While there is SOME semblance of meritocracy and hierarchy within academic circles, this doesn't translate to status or wealth in 99.9% of cases. Ask all of the adjunct professors with PhDs (and excellent academic records) who get by on minimal salaries moving from one college to the next, never able to land a steady job (let alone tenure - which most NLT bloggers have)... It's not like Pickett and Wilkinson have endorsed the idea that those who don't get published in peer-reviewed journals should be banished from academia, or (more relevantly) that they should then be forced into sweatshop labor for a meager subsistence wage. Further, the peer-reviewed journals are not controlled by Pickett and Wilkinson, and if the data interpretations are accurate and fact-based, they could actually end up contradicting their claims. Which brings us back to the facts, which I haven't seen any substantive dissection of thus far...

I do not know why you object to the term 'human capital'. It is a descriptive term to describe a factor of production. Some people have more of it than others. The question of what you should do about that is a partially normative one and quite separate.

I never heard of this book until the other day and do not have a copy, so I am not able to critique it in that way. Even if I had the book, I would have to rummange through the bibliography to get hold of the actual studies they cite.

Econometric research is seldom if ever presented in trade books or even university press volumes. It is found in academic journals and working papers. They made use of a volume for general audiences in attempt to disseminate their argument and then insist that any responses appear in obscure academic journals, which is to say be disseminated only to the few and subject to cumbersome processes of review even if the editors would accept any submissions by persons outside a certain circle. Their pose is inconsistent in a way that is self-serving and self-protective. That is pretty funny, but not in the way you suggest.

I'm not objecting to "human capital" as a factor of production. I'm objecting to using it as the main explanatory factor for inequality. Instead of using it as a cryptic term for things like race, personal habits and the like, let's just call things as they are. Education/skills are actually only a small part of the story. The type of economy matters (heavy industrialization equalizes wages, whereas high-end service economies increase inequalities - productivity, you see). Rapid population growth increase economic growth, but creates a gulf between established workers and those struggling in a very competitive job market (typically young people). Countries that still have lots of rural employment are typically less equal than those that don't. And the list goes on, such as cultural values.
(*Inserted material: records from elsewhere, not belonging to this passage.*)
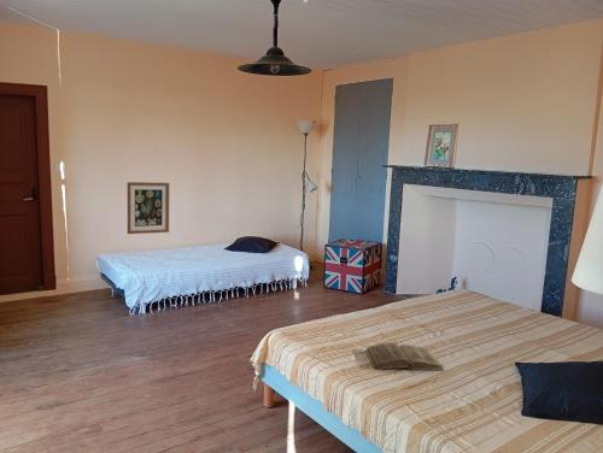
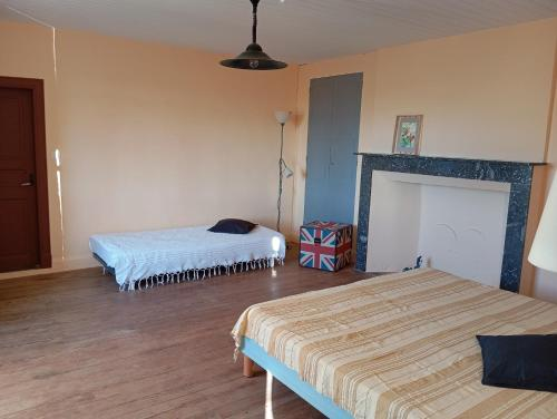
- wall art [127,181,170,235]
- book [364,341,446,371]
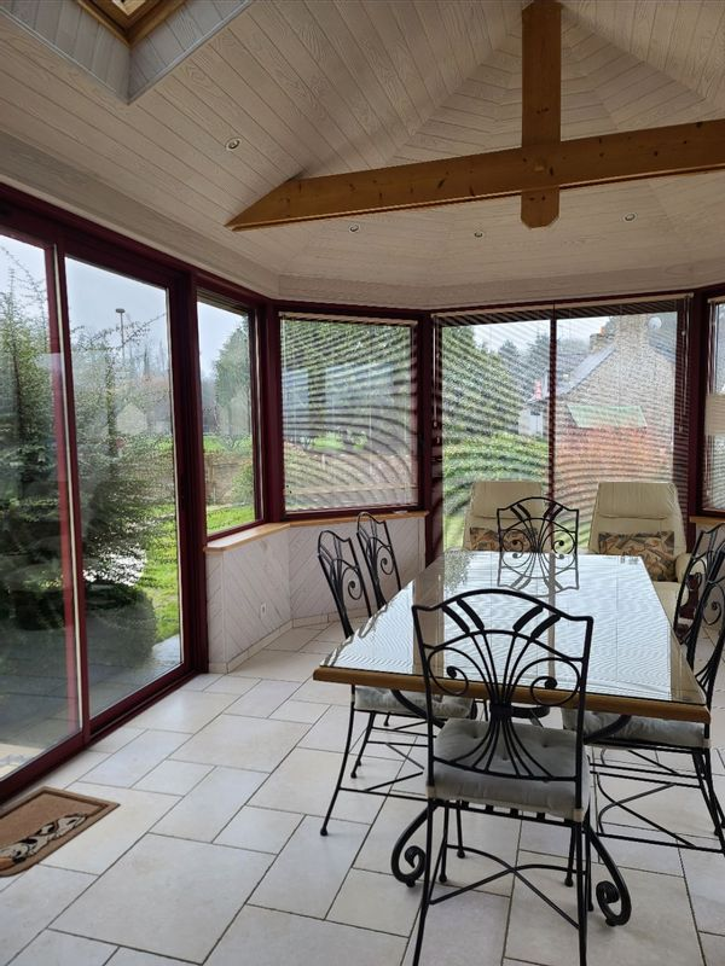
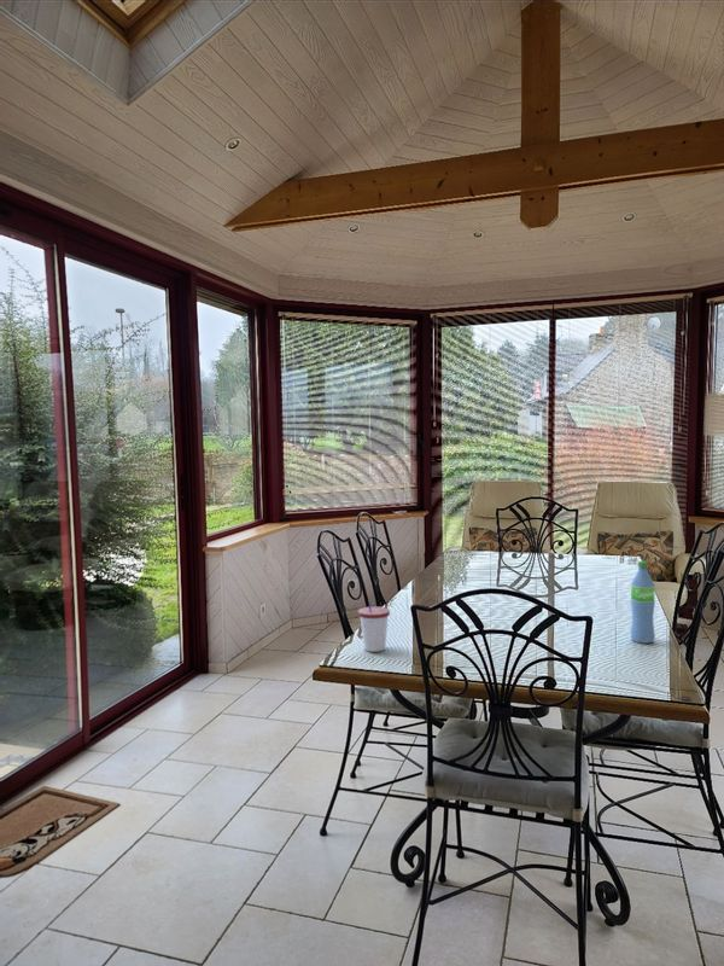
+ cup [357,600,391,653]
+ water bottle [630,560,656,645]
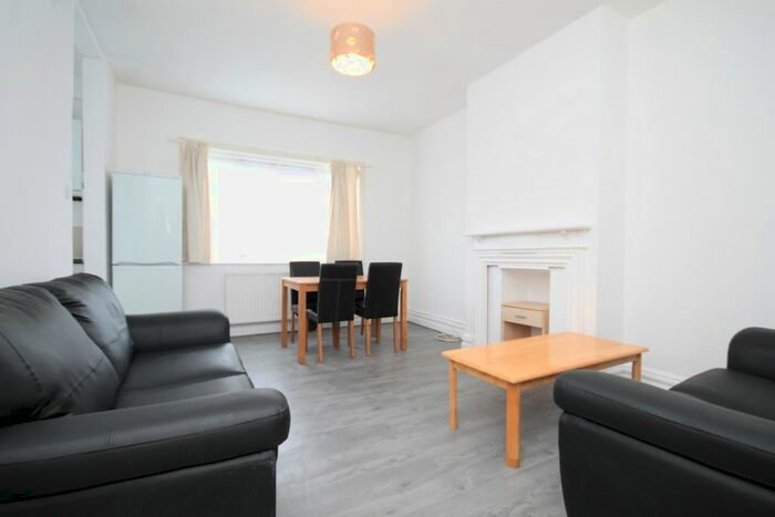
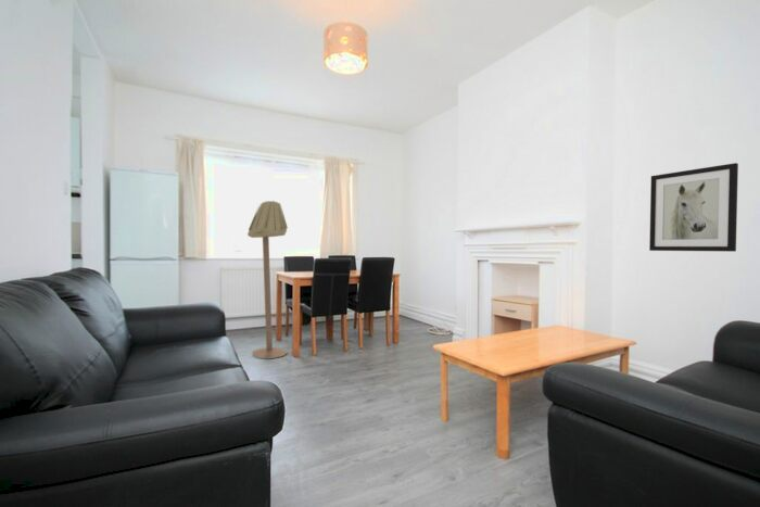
+ floor lamp [246,200,289,359]
+ wall art [648,162,739,253]
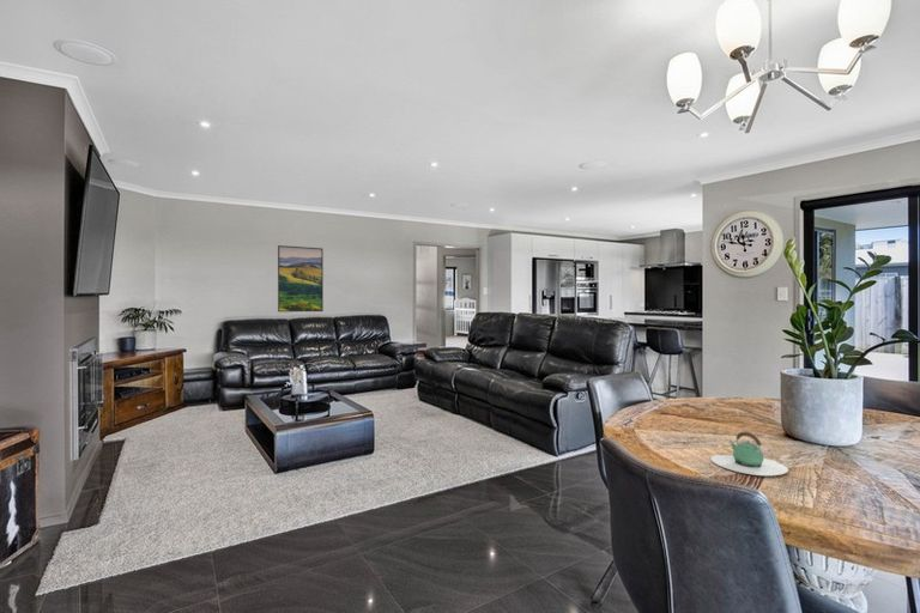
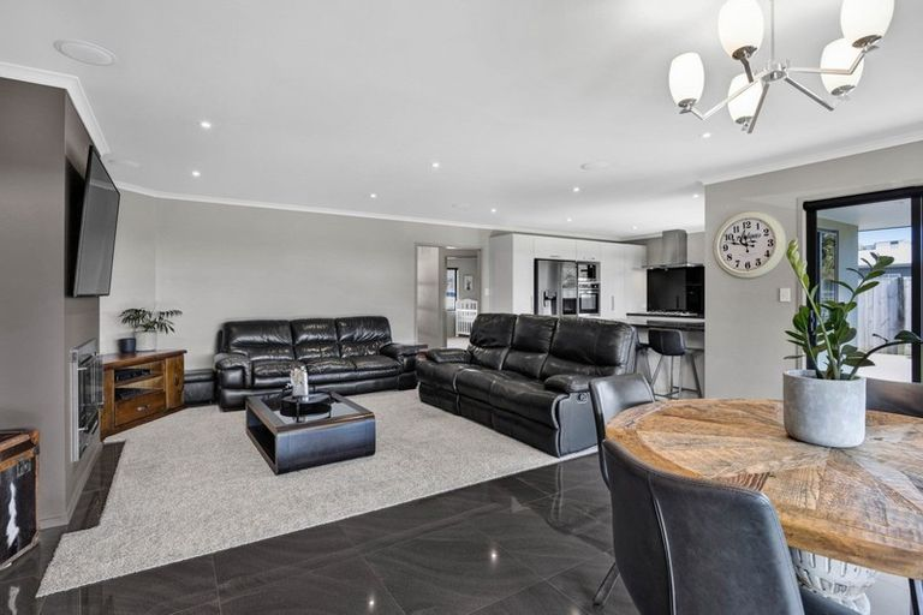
- teapot [709,431,789,477]
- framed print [277,244,325,312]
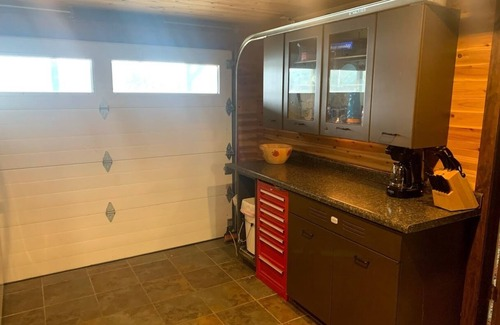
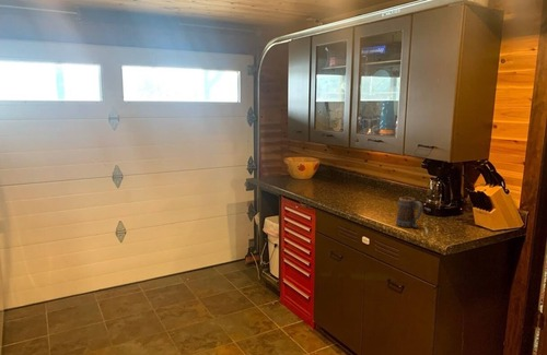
+ mug [395,196,423,228]
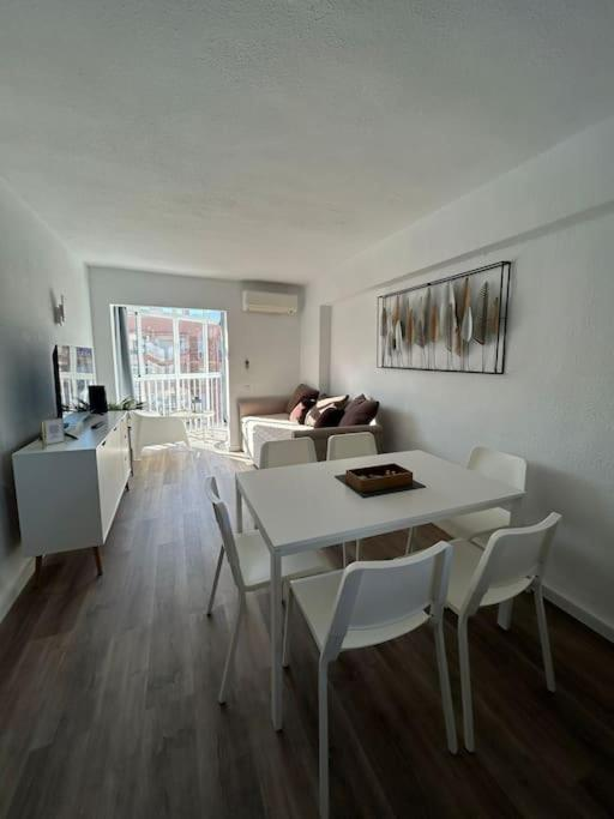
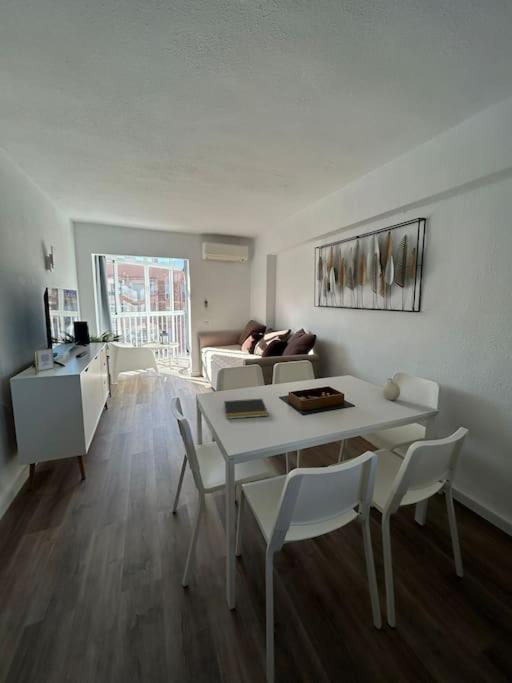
+ fruit [381,378,401,401]
+ notepad [223,398,269,420]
None of these large-scale forces lend themselves well to government intervention.

With regard to your first sentence:

People's earning power is a function of their salable skills and work habits. It is a function of their phenotype only in caste societies.

With regard to the remainder of what you say:

I would seriously doubt you could verify any of these contentions.

Well, AD, I neither have the time nor the obligation to relieve your ignorance of the social science literature on income inequality. I assure you that everything I listed (including phenotype) has been found to correlate with inequality. Perhaps you should read more widely.

Scrolling through the NLT archives after having been away (I'm sure I was really missed!) and reading this entry and its comments, I was so strongly reminded of this gem from Reinhold Niebuhr in his book "Moral Man and Immoral Society":

"Since inequalities of privilege are greater than could possibly be defended rationally, the intelligence of privileged groups is usually applied to the task of inventing specious proofs for the theory that universal values spring from, and that general interests are served by, the special privileges which they hold."